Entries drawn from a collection
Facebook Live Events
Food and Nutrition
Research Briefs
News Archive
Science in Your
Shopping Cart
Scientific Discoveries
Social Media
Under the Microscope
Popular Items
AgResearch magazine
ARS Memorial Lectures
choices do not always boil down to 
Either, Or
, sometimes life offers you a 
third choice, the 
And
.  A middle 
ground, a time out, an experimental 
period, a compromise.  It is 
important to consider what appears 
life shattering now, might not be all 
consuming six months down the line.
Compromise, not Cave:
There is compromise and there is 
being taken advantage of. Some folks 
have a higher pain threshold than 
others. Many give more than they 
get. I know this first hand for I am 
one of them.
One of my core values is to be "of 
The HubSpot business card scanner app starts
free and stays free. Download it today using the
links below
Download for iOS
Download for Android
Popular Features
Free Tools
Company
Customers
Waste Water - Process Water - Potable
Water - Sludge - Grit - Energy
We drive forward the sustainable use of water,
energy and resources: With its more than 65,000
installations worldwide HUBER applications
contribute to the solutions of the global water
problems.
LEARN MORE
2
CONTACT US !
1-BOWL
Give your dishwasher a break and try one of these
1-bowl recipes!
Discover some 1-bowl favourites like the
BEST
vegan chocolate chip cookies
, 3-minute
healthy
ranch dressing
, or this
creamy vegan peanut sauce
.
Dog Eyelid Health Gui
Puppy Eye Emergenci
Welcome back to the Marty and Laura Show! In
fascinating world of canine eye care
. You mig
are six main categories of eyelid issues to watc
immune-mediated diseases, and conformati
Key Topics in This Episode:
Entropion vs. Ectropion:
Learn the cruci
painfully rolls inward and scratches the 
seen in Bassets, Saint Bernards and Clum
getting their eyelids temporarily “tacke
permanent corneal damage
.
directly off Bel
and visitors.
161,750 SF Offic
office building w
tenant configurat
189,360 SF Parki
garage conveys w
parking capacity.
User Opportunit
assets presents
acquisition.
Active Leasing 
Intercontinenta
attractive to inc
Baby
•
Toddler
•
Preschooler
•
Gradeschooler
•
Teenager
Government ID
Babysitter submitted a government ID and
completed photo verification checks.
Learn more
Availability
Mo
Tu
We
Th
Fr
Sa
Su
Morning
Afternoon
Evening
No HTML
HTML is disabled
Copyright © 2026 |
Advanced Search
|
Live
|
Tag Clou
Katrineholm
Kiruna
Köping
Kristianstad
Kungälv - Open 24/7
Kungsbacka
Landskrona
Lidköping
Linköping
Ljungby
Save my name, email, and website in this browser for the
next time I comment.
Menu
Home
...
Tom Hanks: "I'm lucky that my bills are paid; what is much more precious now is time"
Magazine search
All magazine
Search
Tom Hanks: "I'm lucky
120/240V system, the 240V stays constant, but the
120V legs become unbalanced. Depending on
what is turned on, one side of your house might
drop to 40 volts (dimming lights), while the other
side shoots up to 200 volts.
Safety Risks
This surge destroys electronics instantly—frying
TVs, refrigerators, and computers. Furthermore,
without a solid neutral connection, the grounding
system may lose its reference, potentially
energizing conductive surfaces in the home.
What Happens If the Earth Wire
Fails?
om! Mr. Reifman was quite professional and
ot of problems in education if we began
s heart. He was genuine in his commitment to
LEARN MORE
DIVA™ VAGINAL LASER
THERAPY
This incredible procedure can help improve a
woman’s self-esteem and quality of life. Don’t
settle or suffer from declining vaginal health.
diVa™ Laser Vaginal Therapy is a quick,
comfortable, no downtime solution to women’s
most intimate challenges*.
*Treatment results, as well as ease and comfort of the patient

WORK INSTRUCTION |
Pick out each line in the records above that contains the word "than", and copy those lines. Case counts, so match capitalization exactly.

WRITTEN SOLUTION |
have a higher pain threshold than 
others. Many give more than they 
energy and resources: With its more than 65,000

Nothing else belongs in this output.